Aim of the exercise: Restate exactly the lines that run from the start of the records below to the line containing "(526, 376) = (625, 391): turquoise", counting both ends, and nothing else; pictures stay out.

Object transformation records:
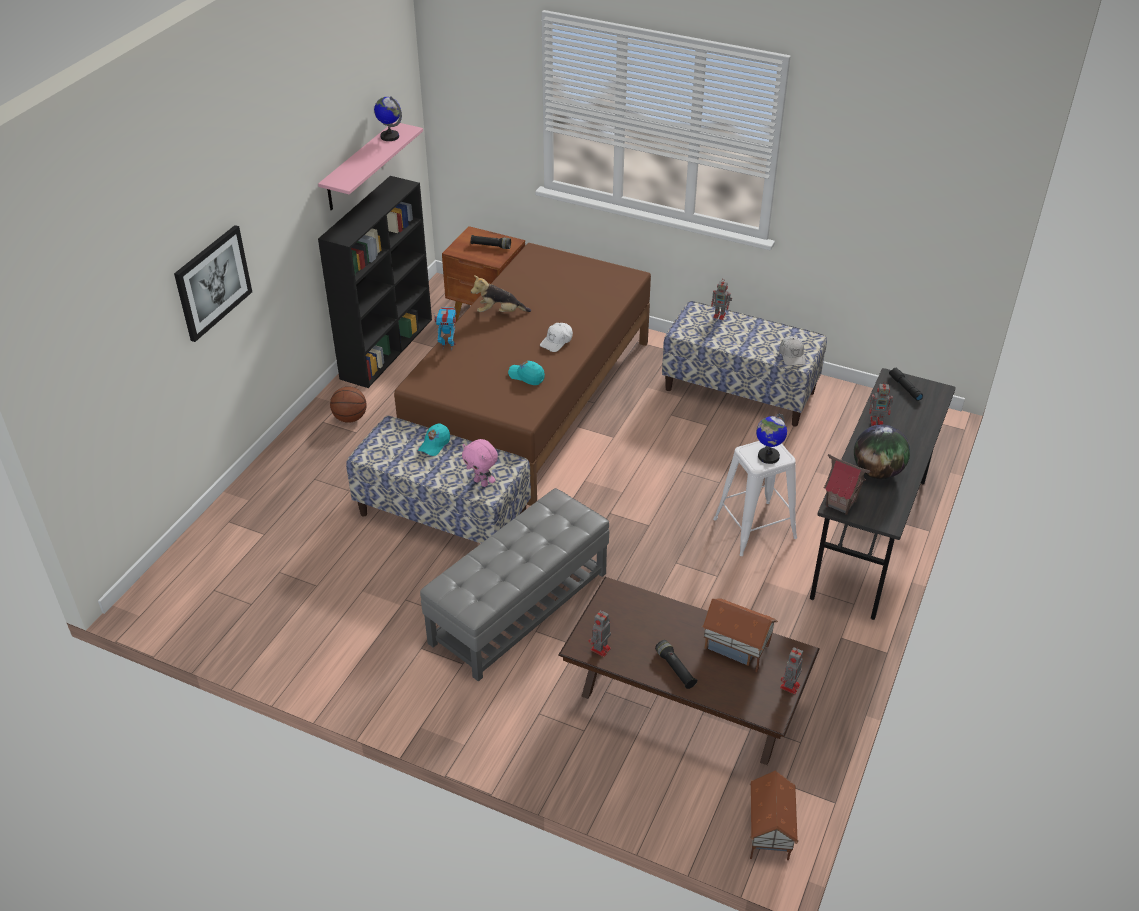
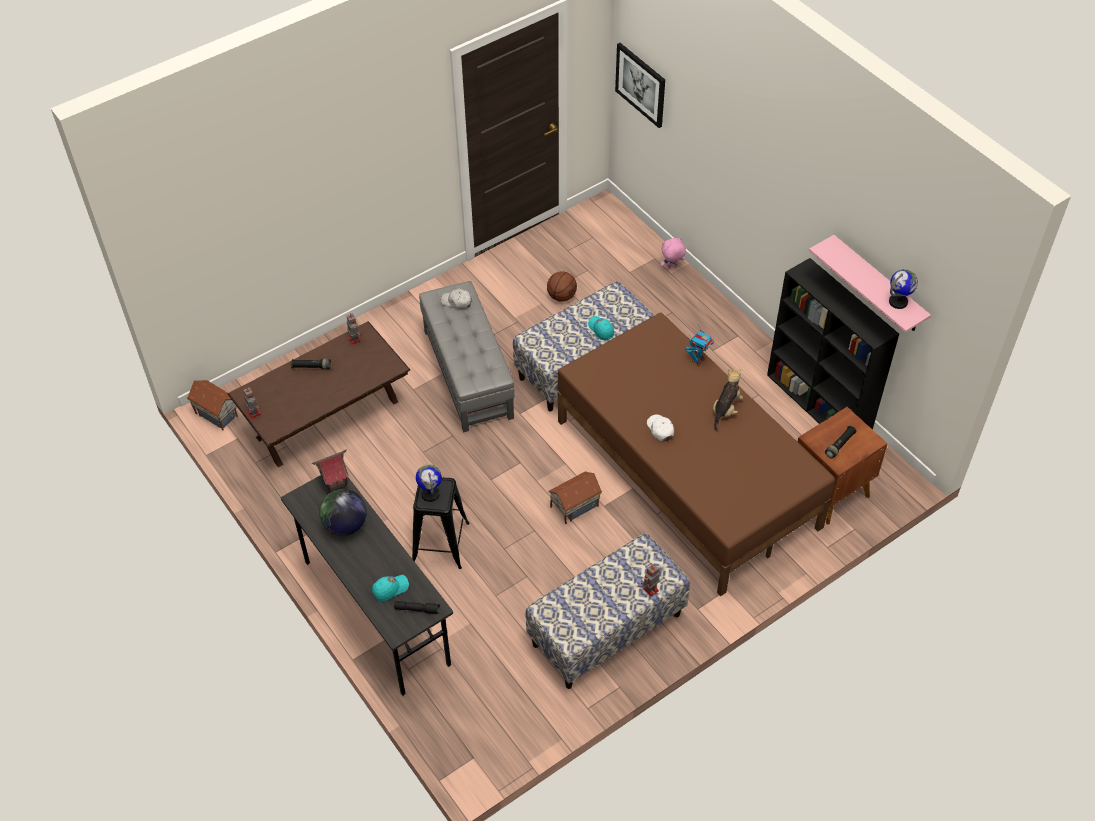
camera: 120 degrees right, 10 degrees up
(212, 282) = (729, 155): picture -> picture (641, 84)
(350, 418) = (733, 352): basketball -> basketball (561, 296)
(481, 482) = (542, 340): pink plush toy -> pink plush toy (672, 267)
(526, 376) = (625, 391): turquoise cap -> turquoise cap (390, 589)
(736, 649) = (300, 403): toy house -> toy house (574, 506)
(754, 528) = (440, 543): white stool -> black stool
(792, 355) = (556, 610): white cap -> white cap (457, 302)
(877, 422) = (394, 562): toy robot -> none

Output for this exercise:
camera: 120 degrees right, 10 degrees up
(212, 282) = (729, 155): picture -> picture (641, 84)
(350, 418) = (733, 352): basketball -> basketball (561, 296)
(481, 482) = (542, 340): pink plush toy -> pink plush toy (672, 267)
(526, 376) = (625, 391): turquoise cap -> turquoise cap (390, 589)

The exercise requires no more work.